▶ _Activity list_
1: According to the disk recovery thread, what will be missing from the files that photorec recovers?
2: Write out the part of the disk recovery thread that opens with the words containing "For a full recovery" and closes with "with lessons learned.".

___ Supplied text ___

On Mon, Nov 21, 2016 at 6:30 AM, Sam Varshavchik mrsam@courier-mta.com wrote:
Any help/clue to get the hard disk recovered is highly appreciated.
For a full recovery you can research some advance software which *may* rebuild. The names escape me atm but it does exists and you need to be comfortable with some advanced knowledge; or pay for a service. The other solution is to install "testdisk" which has a program called "photorec" and let it grab what files it can. Though designed to recover pics it will recover most coherent files it recognizes, which is quite a bit. The caveat is that it will have no structure and the filenames will be gone. You will have file extensions to identify most but you will have the data to rebuild/rename by hand. Question becomes: How important is the data? Otherwise, as Sam pointed out, the disk is roached and re-partitioning/reformatting is in order with lessons learned.
-- Fred
On Mon, 2016-11-21 at 07:26 -0500, fred roller wrote:
On Mon, Nov 21, 2016 at 6:30 AM, Sam Varshavchik <mrsam@courier-mta.c om> wrote:
Any help/clue to get the hard disk recovered is highly appreciated.

___ Extracted entries ___

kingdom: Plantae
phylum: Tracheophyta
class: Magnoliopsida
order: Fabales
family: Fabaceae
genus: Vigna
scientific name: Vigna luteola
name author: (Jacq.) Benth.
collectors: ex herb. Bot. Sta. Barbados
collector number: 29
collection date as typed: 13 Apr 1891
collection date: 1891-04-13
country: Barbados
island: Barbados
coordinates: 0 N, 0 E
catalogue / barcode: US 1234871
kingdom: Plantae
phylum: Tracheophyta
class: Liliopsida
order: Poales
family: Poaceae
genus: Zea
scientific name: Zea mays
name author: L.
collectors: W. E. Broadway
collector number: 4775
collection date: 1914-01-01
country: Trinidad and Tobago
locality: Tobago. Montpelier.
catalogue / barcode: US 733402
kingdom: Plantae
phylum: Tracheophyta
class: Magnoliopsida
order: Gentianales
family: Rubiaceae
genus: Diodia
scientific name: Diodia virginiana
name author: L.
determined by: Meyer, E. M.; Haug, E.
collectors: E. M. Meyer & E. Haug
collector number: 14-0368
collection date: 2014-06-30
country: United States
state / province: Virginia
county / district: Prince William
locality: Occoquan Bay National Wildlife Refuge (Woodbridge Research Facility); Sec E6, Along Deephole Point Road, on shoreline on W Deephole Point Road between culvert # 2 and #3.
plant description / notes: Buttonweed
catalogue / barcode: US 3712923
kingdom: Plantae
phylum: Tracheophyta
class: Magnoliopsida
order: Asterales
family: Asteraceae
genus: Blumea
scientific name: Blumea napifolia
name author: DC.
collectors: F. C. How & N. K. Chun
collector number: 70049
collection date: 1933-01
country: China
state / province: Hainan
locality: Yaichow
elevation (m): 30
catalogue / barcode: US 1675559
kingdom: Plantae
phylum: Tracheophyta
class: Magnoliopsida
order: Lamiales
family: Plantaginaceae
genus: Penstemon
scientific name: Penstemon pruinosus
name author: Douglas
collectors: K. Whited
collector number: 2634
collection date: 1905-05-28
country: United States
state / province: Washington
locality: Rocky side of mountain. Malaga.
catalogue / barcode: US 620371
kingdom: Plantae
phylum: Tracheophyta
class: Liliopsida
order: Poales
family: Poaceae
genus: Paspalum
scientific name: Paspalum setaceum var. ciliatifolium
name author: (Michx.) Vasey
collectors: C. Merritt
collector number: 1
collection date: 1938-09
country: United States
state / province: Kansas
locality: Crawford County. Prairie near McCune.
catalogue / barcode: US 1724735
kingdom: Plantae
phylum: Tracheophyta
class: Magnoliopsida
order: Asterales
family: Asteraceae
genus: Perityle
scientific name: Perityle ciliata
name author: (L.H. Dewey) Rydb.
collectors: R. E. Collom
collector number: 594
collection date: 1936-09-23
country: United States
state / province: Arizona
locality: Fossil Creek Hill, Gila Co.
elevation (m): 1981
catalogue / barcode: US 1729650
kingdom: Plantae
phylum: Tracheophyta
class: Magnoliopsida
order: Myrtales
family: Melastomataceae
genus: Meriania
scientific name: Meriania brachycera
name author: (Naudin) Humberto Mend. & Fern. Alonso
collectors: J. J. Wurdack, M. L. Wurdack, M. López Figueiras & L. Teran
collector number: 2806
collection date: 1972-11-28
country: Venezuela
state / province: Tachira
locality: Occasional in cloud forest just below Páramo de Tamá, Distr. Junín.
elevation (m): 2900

___

▶ _Results in order_
1: The files will have no structure, and their filenames will be gone.

2:
For a full recovery you can research some advance software which *may* rebuild. The names escape me atm but it does exists and you need to be comfortable with some advanced knowledge; or pay for a service. The other solution is to install "testdisk" which has a program called "photorec" and let it grab what files it can. Though designed to recover pics it will recover most coherent files it recognizes, which is quite a bit. The caveat is that it will have no structure and the filenames will be gone. You will have file extensions to identify most but you will have the data to rebuild/rename by hand. Question becomes: How important is the data? Otherwise, as Sam pointed out, the disk is roached and re-partitioning/reformatting is in order with lessons learned.